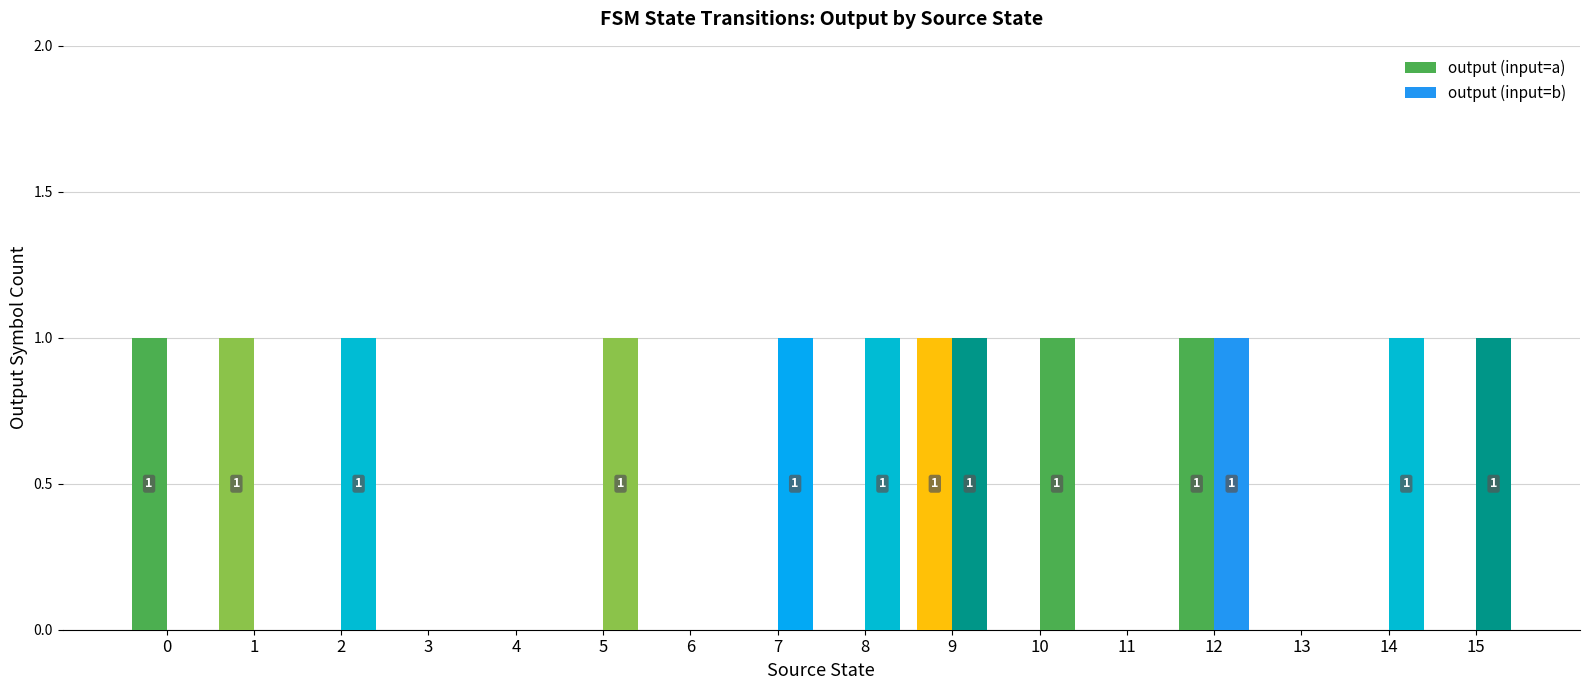

Reading left to right, transcribe all the data shown in this chart.

output (input=a): 0=1	1=1	2=0	3=0	4=0	5=0	6=0	7=0	8=0	9=1	10=0	11=0	12=1	13=0	14=0	15=0
output (input=b): 0=0	1=0	2=1	3=0	4=0	5=1	6=0	7=1	8=1	9=1	10=1	11=0	12=1	13=0	14=1	15=1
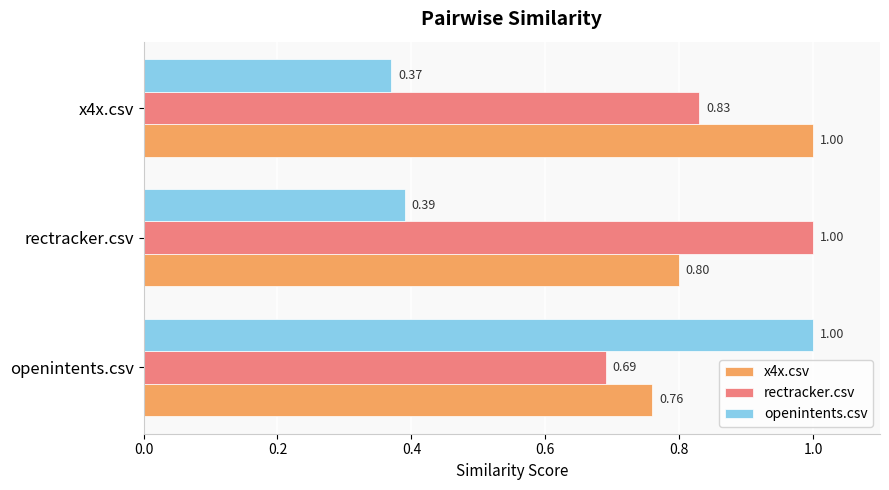

At how many categories does at least one series exceed 0?

3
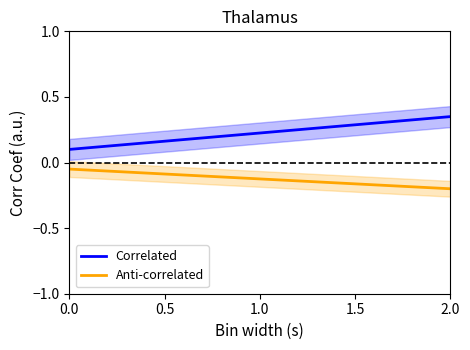

Reading left to right, transcribe all the data shown in this chart.

Correlated: 0.1	0.1	0.1	0.1	0.1	0.1	0.2	0.2	0.2	0.2	0.2	0.2	0.2	0.2	0.2	0.2	0.2	0.3	0.3	0.3	0.3	0.3	0.3	0.3	0.3	0.3	0.3	0.3	0.3
Anti-correlated: -0.1	-0.1	-0.1	-0.1	-0.1	-0.1	-0.1	-0.1	-0.1	-0.1	-0.1	-0.1	-0.1	-0.1	-0.1	-0.1	-0.1	-0.1	-0.1	-0.2	-0.2	-0.2	-0.2	-0.2	-0.2	-0.2	-0.2	-0.2	-0.2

* [JOB]:
Please put the lines above into a JSON list of strings, one string per line, skipping blank lines and leaving out the pictures.

* [RESULT FOR THIS EXERCISE]:
[
  "Reading left to right, transcribe all the data shown in this chart.",
  "output (input=a): 0=1\t1=1\t2=0\t3=0\t4=0\t5=0\t6=0\t7=0\t8=0\t9=1\t10=0\t11=0\t12=1\t13=0\t14=0\t15=0",
  "output (input=b): 0=0\t1=0\t2=1\t3=0\t4=0\t5=1\t6=0\t7=1\t8=1\t9=1\t10=1\t11=0\t12=1\t13=0\t14=1\t15=1",
  "At how many categories does at least one series exceed 0?",
  "3",
  "Reading left to right, transcribe all the data shown in this chart.",
  "Correlated: 0.1\t0.1\t0.1\t0.1\t0.1\t0.1\t0.2\t0.2\t0.2\t0.2\t0.2\t0.2\t0.2\t0.2\t0.2\t0.2\t0.2\t0.3\t0.3\t0.3\t0.3\t0.3\t0.3\t0.3\t0.3\t0.3\t0.3\t0.3\t0.3",
  "Anti-correlated: -0.1\t-0.1\t-0.1\t-0.1\t-0.1\t-0.1\t-0.1\t-0.1\t-0.1\t-0.1\t-0.1\t-0.1\t-0.1\t-0.1\t-0.1\t-0.1\t-0.1\t-0.1\t-0.1\t-0.2\t-0.2\t-0.2\t-0.2\t-0.2\t-0.2\t-0.2\t-0.2\t-0.2\t-0.2"
]